■ **Source extract**
-- Start --

Since Maple Leaf fans were universally calling for Jake Gardiner to be parachuted back into the lineup, my guess is everyone who was able to caught his much-anticipated return to the ACC against the visiting Lightning on Wednesday night.

(That was a nice win.  The Leafs showed some jump.  Lupul and Kadri set the table again in the first period.  The blue and white got some ‘balanced scoring’, as we like to say, and ran over the Lighting in a key encounter with one of a number of Eastern Conference foes looking for the same slice of  the standings pie…)

Gardiner showed his usual jump, made some solid defensive plays (including breaking up a dangerous two-on-one in the first period) and generally acquitted himself the way we came to expect last season in his break-out rookie season in the NHL. By the end of the game, he had garnered close to 20 minutes of ice time- and we know he can play a lot more than that.  Pre-injury, the guy looked like he was never winded.

Exactly why he was ‘stalled’ (held back, some might say) in the AHL will no doubt be a question for debate in the days ahead. (There are many theories:  he wasn’t healthy when he joined the Leafs earlier this season; Carlyle had concerns with his defensive readiness; the infamous agent tweet a couple of weeks ago…)  But we all knew he would be back once the team faced some injuries, started to lose games or other defensemen struggled with their games.  Some guys did start to struggle, the team was losing, and so Gardiner is back.  Conspiracy theories aside, Carlyle had been intent earlier, it seems, on not breaking up a winning lineup, though he did replace Kostka with Holzer a while back. 

In any event, Gardiner’s back—to stay.

Last fall, I wrote about his offensive potential (click to read more).  I’m sure we all saw it.  His point totals were good, especially for a first-year player, but he could have had, with any luck, many more goals and points a year ago.  I see no reason that he won’t deliver at a very high level in terms of production from the back end.  He has the skating skills, the instincts, the shot and the smarts to be a tremendous offensive defensemen.

Whether, as I’ve stressed here before, he will also stand out in the playoffs when free ice is harder to find and even relatively ‘timid’ (no one is really timid if they make it to the NHL) forwards finish their checks with authority, well, we’ll see.  He is fantastic at skating away from trouble, and that should stand him in good stead.  He will also need to be tough in the corners and in front of his own net, where battles for space, position—and the puck—are a constant come playoff time.

-- End --

■ **Problems to work on**
A: In the hockey commentary, how much ice time had Gardiner garnered by the end of the game against the Lightning?
B: In the records, please substitute "site" for "locality" in everything from the line containing "genus: Nolina" down to the line containing "genus: Podolepis", and return only those lines with nothing else altered.

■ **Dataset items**
-- Start --

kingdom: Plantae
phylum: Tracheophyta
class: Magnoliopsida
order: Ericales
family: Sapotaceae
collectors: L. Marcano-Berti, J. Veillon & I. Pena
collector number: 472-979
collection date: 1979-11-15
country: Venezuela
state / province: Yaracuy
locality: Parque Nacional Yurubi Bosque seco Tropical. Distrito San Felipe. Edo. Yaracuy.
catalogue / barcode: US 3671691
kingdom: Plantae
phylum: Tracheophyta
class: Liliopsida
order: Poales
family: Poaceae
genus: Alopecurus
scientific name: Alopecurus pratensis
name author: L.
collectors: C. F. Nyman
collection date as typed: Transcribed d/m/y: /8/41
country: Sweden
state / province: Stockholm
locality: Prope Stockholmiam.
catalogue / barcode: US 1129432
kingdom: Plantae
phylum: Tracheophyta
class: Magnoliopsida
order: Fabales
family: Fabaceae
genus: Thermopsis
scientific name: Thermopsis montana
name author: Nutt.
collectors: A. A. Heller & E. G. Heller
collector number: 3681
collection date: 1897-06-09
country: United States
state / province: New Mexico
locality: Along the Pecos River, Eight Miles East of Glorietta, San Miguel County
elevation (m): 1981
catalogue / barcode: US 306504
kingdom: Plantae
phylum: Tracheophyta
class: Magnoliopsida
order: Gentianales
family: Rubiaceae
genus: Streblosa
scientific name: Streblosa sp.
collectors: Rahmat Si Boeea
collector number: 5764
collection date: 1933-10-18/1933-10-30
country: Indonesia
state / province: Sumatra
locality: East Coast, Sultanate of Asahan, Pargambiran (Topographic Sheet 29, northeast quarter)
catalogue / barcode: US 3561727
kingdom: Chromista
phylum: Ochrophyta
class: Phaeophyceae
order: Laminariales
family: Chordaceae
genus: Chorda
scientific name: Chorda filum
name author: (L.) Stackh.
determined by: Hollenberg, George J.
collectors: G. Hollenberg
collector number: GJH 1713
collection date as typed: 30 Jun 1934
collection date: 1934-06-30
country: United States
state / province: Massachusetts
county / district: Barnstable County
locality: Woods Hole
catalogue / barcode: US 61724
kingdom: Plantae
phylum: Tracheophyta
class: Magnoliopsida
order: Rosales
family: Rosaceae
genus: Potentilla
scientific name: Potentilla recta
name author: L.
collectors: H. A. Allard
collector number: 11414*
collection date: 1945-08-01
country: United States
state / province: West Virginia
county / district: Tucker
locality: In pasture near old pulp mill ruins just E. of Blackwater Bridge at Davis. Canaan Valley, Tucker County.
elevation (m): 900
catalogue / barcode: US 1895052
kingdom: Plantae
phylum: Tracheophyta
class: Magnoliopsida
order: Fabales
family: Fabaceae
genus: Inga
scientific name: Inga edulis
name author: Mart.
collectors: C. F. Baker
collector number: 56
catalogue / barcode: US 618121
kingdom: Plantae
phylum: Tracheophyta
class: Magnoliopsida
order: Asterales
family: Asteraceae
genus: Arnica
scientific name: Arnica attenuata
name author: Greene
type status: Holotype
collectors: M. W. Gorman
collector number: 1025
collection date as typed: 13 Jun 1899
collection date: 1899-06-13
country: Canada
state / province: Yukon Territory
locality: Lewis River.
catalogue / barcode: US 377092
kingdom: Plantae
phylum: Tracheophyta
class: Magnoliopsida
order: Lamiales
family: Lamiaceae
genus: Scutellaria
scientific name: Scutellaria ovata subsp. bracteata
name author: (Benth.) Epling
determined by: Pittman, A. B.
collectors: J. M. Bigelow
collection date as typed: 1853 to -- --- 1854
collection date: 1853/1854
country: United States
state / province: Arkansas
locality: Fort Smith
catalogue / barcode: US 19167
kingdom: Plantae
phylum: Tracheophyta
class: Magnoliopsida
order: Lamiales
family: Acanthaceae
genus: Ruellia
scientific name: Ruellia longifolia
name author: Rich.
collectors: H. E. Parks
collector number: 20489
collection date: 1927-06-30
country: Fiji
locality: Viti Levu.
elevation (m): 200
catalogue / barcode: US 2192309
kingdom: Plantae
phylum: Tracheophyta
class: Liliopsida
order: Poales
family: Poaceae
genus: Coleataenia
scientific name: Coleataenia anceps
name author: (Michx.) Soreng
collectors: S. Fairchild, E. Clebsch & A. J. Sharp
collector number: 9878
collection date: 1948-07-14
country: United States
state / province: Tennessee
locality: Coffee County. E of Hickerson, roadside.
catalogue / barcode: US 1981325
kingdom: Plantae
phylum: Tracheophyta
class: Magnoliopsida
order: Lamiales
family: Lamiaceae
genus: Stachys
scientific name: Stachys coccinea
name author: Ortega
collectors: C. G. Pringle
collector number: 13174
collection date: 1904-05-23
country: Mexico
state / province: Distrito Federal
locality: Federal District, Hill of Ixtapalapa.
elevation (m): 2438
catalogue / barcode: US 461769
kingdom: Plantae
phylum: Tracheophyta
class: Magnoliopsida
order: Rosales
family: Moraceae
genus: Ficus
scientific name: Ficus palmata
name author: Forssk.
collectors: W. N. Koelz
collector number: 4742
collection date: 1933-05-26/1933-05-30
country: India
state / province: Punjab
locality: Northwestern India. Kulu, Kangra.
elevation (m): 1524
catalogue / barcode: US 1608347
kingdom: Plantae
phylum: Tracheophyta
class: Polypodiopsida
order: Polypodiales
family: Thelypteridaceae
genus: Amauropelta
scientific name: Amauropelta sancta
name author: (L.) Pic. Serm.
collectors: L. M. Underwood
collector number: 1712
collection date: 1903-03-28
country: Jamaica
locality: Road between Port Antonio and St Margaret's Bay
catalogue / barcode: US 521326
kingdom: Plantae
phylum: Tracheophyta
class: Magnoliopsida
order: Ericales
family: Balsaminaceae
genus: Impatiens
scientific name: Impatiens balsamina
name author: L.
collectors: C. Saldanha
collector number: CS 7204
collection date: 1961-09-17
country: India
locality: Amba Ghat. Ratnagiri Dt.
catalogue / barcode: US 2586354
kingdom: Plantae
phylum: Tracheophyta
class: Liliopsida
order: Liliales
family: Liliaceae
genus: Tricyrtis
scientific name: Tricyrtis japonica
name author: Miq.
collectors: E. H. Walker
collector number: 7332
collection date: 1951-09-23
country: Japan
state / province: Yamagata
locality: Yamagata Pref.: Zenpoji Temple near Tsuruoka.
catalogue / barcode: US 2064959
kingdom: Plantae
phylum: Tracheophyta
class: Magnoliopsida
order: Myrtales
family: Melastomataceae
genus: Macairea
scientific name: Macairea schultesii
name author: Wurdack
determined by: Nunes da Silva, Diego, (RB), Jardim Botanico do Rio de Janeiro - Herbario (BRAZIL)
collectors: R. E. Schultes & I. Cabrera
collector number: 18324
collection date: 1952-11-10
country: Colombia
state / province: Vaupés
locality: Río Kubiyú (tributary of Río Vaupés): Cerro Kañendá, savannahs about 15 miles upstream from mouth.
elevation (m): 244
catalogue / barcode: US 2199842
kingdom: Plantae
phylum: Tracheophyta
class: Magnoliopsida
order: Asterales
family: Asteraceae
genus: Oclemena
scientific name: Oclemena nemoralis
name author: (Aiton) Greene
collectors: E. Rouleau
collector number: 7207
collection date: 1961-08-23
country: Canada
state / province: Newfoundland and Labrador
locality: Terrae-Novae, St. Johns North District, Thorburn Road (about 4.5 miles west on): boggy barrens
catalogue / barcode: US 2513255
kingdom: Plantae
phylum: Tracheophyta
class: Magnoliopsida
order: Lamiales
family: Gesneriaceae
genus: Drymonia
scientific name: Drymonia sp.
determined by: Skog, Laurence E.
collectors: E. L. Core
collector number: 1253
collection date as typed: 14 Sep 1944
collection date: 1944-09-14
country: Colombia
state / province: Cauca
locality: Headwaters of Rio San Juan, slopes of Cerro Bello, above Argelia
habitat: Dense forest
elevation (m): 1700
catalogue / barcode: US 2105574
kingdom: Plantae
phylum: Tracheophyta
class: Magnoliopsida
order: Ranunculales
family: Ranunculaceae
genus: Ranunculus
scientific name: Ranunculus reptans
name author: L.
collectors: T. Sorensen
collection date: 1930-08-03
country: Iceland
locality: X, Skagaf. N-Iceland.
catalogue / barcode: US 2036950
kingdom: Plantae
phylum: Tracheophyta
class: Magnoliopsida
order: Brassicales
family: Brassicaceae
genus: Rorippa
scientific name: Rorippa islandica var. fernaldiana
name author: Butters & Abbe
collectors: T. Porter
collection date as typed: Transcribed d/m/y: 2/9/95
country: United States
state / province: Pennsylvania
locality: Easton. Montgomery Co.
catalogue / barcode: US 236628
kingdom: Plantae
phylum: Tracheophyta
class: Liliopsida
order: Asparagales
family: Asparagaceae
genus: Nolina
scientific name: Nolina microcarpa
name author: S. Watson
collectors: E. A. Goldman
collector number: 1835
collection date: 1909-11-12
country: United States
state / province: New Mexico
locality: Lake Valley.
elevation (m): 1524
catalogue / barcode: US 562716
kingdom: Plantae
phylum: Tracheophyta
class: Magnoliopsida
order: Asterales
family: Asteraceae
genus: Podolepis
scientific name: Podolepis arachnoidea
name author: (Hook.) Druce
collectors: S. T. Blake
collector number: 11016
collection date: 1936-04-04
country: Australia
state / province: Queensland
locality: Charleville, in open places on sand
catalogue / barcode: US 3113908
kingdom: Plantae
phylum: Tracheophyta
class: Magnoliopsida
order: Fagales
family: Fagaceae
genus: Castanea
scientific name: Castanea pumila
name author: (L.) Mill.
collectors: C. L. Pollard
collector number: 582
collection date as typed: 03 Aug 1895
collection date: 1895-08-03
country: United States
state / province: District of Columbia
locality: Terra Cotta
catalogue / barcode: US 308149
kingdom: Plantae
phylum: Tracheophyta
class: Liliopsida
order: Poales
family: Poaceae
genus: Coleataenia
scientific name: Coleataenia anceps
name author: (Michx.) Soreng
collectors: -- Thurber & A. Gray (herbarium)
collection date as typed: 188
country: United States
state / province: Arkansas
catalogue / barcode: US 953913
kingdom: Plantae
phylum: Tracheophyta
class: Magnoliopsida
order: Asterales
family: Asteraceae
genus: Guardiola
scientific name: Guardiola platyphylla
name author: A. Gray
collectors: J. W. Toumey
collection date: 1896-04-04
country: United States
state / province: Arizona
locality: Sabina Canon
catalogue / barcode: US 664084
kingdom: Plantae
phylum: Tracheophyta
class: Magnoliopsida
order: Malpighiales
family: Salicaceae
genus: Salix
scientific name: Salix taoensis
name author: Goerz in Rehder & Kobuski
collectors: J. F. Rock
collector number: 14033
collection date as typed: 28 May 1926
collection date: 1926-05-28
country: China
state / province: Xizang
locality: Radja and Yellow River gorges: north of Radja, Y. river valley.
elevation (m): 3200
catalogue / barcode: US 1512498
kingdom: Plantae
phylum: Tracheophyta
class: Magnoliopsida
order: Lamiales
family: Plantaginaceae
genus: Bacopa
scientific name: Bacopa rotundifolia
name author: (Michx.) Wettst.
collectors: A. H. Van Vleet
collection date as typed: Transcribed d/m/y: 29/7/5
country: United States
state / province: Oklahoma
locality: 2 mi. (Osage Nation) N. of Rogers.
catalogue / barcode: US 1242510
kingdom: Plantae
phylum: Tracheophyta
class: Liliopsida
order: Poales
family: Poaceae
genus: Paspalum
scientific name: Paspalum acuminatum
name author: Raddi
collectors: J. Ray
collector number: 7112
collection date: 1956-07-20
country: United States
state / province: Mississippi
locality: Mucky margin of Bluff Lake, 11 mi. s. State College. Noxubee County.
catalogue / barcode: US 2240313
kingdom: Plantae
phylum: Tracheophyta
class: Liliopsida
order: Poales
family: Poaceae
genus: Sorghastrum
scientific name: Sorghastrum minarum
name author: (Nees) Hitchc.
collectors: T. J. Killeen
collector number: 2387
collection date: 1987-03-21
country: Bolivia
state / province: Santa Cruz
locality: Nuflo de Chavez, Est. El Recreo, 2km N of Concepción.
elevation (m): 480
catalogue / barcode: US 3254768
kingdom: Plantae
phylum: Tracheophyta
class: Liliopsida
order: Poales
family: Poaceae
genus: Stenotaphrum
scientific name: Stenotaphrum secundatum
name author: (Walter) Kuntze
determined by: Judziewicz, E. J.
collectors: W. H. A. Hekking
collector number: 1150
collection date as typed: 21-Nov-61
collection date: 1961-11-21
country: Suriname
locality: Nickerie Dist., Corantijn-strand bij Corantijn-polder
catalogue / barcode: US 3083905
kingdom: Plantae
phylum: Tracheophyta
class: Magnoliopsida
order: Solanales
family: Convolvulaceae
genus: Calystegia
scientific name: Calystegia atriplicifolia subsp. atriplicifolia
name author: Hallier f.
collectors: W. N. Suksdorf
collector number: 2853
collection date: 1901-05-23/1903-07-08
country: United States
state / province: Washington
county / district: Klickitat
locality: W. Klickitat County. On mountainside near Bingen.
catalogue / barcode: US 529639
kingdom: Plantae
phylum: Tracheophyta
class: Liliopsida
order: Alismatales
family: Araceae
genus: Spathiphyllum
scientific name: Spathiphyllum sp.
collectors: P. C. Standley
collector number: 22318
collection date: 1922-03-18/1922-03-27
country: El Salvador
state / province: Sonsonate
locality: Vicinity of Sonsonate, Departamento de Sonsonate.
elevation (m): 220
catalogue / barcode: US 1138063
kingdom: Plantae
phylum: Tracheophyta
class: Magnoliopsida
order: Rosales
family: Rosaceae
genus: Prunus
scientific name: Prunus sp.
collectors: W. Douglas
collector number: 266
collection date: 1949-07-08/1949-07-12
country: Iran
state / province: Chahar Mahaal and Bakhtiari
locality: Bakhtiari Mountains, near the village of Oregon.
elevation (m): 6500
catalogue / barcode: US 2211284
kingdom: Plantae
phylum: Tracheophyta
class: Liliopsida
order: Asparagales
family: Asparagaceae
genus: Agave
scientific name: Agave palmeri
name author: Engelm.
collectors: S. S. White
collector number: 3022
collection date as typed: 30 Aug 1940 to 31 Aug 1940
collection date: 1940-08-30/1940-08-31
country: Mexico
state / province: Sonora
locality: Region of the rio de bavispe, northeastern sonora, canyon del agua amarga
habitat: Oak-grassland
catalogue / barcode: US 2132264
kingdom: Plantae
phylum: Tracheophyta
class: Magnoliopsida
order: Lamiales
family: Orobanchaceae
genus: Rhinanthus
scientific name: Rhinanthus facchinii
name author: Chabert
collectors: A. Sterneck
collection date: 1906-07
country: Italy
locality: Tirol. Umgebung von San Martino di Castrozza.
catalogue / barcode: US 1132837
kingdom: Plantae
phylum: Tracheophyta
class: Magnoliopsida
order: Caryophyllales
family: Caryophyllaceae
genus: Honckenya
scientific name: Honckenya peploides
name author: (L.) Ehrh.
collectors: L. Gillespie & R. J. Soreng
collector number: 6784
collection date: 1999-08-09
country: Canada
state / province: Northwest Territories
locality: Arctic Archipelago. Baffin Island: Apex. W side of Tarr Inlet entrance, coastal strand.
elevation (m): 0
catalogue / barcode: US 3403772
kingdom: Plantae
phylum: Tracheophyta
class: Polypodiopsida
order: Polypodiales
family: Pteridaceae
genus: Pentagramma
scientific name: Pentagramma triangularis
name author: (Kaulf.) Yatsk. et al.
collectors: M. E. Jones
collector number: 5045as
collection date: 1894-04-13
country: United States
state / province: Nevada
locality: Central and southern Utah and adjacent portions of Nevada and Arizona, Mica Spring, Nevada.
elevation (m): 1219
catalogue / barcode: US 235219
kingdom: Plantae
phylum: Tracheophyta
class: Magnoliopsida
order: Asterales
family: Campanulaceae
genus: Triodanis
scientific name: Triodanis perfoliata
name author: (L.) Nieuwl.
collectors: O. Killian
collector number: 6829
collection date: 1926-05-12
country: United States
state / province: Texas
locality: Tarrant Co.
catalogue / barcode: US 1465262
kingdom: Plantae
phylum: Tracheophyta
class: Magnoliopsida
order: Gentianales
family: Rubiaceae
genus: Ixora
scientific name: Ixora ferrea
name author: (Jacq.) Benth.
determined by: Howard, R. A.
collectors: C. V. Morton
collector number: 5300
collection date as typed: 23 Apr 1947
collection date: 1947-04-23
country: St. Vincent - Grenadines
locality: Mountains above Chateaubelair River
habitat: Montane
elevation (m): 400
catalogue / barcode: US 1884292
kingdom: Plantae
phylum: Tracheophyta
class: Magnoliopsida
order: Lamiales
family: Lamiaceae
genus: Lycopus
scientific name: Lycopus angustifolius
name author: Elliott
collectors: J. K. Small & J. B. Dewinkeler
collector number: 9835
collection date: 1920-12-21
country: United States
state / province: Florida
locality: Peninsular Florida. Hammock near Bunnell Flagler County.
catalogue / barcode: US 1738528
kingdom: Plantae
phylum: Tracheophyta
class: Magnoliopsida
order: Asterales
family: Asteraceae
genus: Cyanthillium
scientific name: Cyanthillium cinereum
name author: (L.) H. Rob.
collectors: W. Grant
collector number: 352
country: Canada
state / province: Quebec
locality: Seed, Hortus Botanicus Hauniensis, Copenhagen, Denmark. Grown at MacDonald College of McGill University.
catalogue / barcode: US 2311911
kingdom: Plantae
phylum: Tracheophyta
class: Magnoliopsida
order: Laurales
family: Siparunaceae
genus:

-- End --

■ **The results**
A: Close to 20 minutes.

B:
genus: Nolina
scientific name: Nolina microcarpa
name author: S. Watson
collectors: E. A. Goldman
collector number: 1835
collection date: 1909-11-12
country: United States
state / province: New Mexico
site: Lake Valley.
elevation (m): 1524
catalogue / barcode: US 562716
kingdom: Plantae
phylum: Tracheophyta
class: Magnoliopsida
order: Asterales
family: Asteraceae
genus: Podolepis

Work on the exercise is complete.